The PDFs on this page have been archived. Links will take you to documents on the National Archive Website.

The National Audit Office’s annual report on the top 20 defence equipment projects shows that, in the last year, the forecast cost has actually decreased by £700 million but on average each project has been delayed by two and a half months.

Jump to downloads

The delays are mainly due to technical problems in three projects: CIP (which covers a number of software and hardware systems building on the Bowman communications project), Nimrod, and ASTOR (Airborne Stand-Off Radar). Timescales on 14 of the projects have not changed in the last year.

The decrease in the forecast cost is mainly due to changing requirements or reducing the quantity or capability of the equipment. The most significant decreases of this kind are for Future Joint Combat Aircraft where the MOD has removed provisions for extra capabilities such as for weapons that were due to be added later. It also found a more cost effective Helmet Mounted Display System and the combination of these and other measures led to a reduction of £428 million. The other two projects having significant decreases in forecast costs are Sting Ray Torpedo Life Extension and Beyond Visual Range Air-to-Air Missile.

The report examines in detail the assessment phase of projects. In the past the MOD has not spent enough time or resources to enable it to predict accurately how much projects will cost or how long they will take. The MOD’s approach to the assessment phase has improved but greater clarity is needed about when a project is ready to move out of this phase. This should include how the MOD will balance the levels of risk remaining on projects at the end of the assessment phase with benefits they aim to deliver.

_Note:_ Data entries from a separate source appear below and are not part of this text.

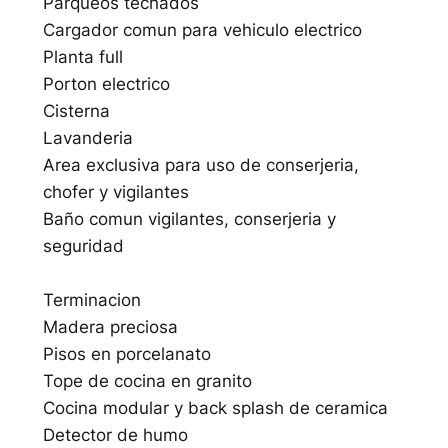
Parqueos techados
Cargador comun para vehiculo electrico
Planta full
Porton electrico
Cisterna
Lavanderia
Area exclusiva para uso de conserjeria,
chofer y vigilantes
Baño comun vigilantes, conserjeria y
seguridad
Terminacion
Madera preciosa
Pisos en porcelanato
Tope de cocina en granito
Cocina modular y back splash de ceramica
Detector de humo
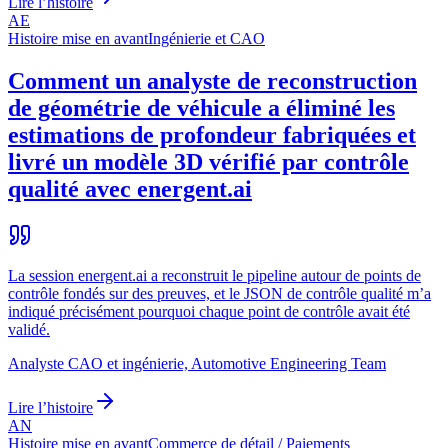
Lire l’histoire
AE
Histoire mise en avant
Ingénierie et CAO
Comment un analyste de reconstruction
de géométrie de véhicule a éliminé les
estimations de profondeur fabriquées et
livré un modèle 3D vérifié par contrôle
qualité avec energent.ai
La session energent.ai a reconstruit le pipeline autour de points de
contrôle fondés sur des preuves, et le JSON de contrôle qualité m’a
indiqué précisément pourquoi chaque point de contrôle avait été
validé.
Analyste CAO et ingénierie, Automotive Engineering Team
Lire l’histoire
AN
Histoire mise en avant
Commerce de détail / Paiements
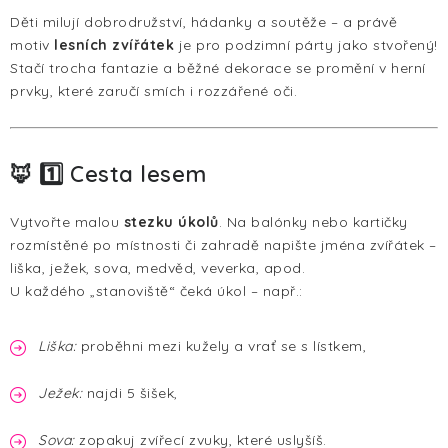
Děti milují dobrodružství, hádanky a soutěže – a právě
motiv
lesních zvířátek
je pro podzimní párty jako stvořený!
Stačí trocha fantazie a běžné dekorace se promění v herní
prvky, které zaručí smích i rozzářené oči.
🦊 1️⃣ Cesta lesem
Vytvořte malou
stezku úkolů
. Na balónky nebo kartičky
rozmístěné po místnosti či zahradě napište jména zvířátek –
liška, ježek, sova, medvěd, veverka, apod.
U každého „stanoviště“ čeká úkol – např.:
Liška:
proběhni mezi kužely a vrať se s lístkem,
Ježek:
najdi 5 šišek,
Sova:
zopakuj zvířecí zvuky, které uslyšíš.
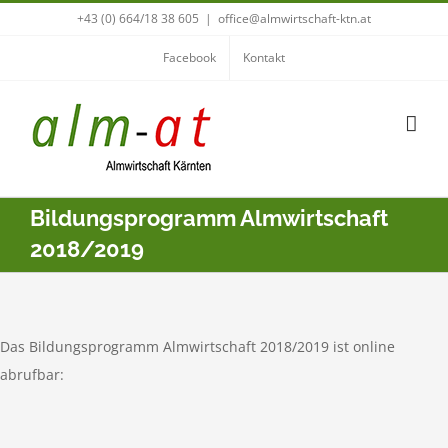
Zum
+43 (0) 664/18 38 605
|
office@almwirtschaft-ktn.at
Inhalt
Facebook
Kontakt
springen
Bildungsprogramm Almwirtschaft
2018/2019
Das Bildungsprogramm Almwirtschaft 2018/2019 ist online
abrufbar:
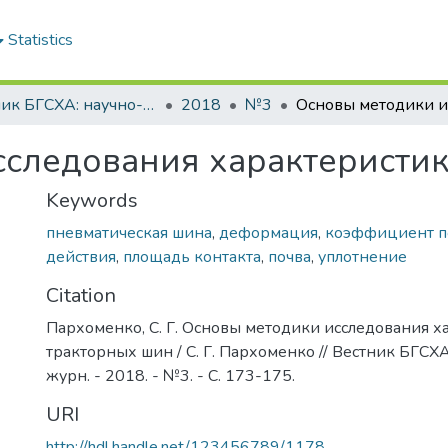
Statistics
Вестник БГСХА: научно-методический журнал Белорусской государственной сельскохозяйственной академии
2018
№3
сследования характеристи
Keywords
пневматическая шина
,
деформация
,
коэффициент п
действия
,
площадь контакта
,
почва
,
уплотнение
Citation
Пархоменко, С. Г. Основы методики исследования х
тракторных шин / С. Г. Пархоменко // Вестник БГСХА 
журн. - 2018. - №3. - С. 173-175.
URI
http://hdl.handle.net/123456789/1178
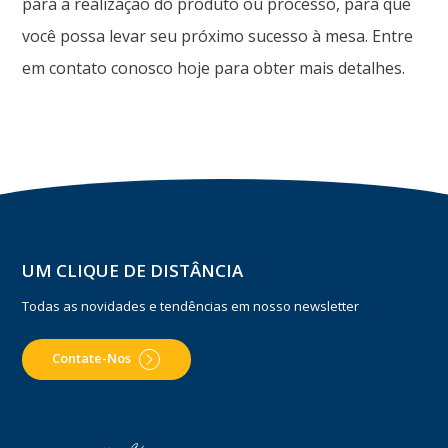
para a realização do produto ou processo, para que
você possa levar seu próximo sucesso à mesa. Entre
em contato conosco hoje para obter mais detalhes.
UM CLIQUE DE DISTÂNCIA
Todas as novidades e tendências em nosso newsletter
Contate-Nos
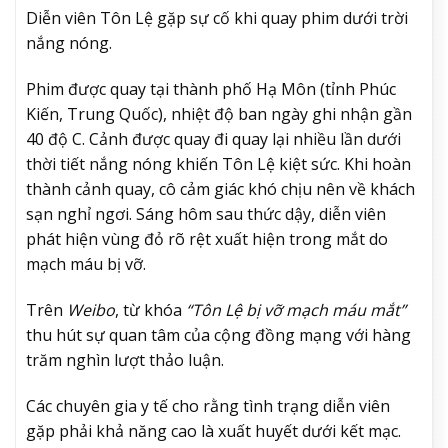
Diễn viên Tôn Lệ gặp sự cố khi quay phim dưới trời
nắng nóng.
Phim được quay tại thành phố Hạ Môn (tỉnh Phúc
Kiến, Trung Quốc), nhiệt độ ban ngày ghi nhận gần
40 độ C. Cảnh được quay đi quay lại nhiều lần dưới
thời tiết nắng nóng khiến Tôn Lệ kiệt sức. Khi hoàn
thành cảnh quay, cô cảm giác khó chịu nên về khách
sạn nghỉ ngơi. Sáng hôm sau thức dậy, diễn viên
phát hiện vùng đỏ rõ rệt xuất hiện trong mắt do
mạch máu bị vỡ.
Trên
Weibo
, từ khóa
“Tôn Lệ bị vỡ mạch máu mắt”
thu hút sự quan tâm của cộng đồng mạng với hàng
trăm nghìn lượt thảo luận.
Các chuyên gia y tế cho rằng tình trạng diễn viên
gặp phải khả năng cao là xuất huyết dưới kết mạc.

In the assessment phase, the report also finds that there is further to go in developing robust cost estimates; it finds that there are signs that the MOD is engaging constructively with industry; and it highlights the need to identify the minimum and maximum requirements so that trade-offs can be made.

“The decrease in the forecast costs is a positive sign that the MOD is starting to bring its equipment programme under control. However, it is too early to judge whether this is the start of a sustained improvement in the MOD’s project management. Important in achieving this improvement will be a greater understanding of projects at the outset, including an objective assessment of risk and benefit, and that is why the assessment phase is so important.”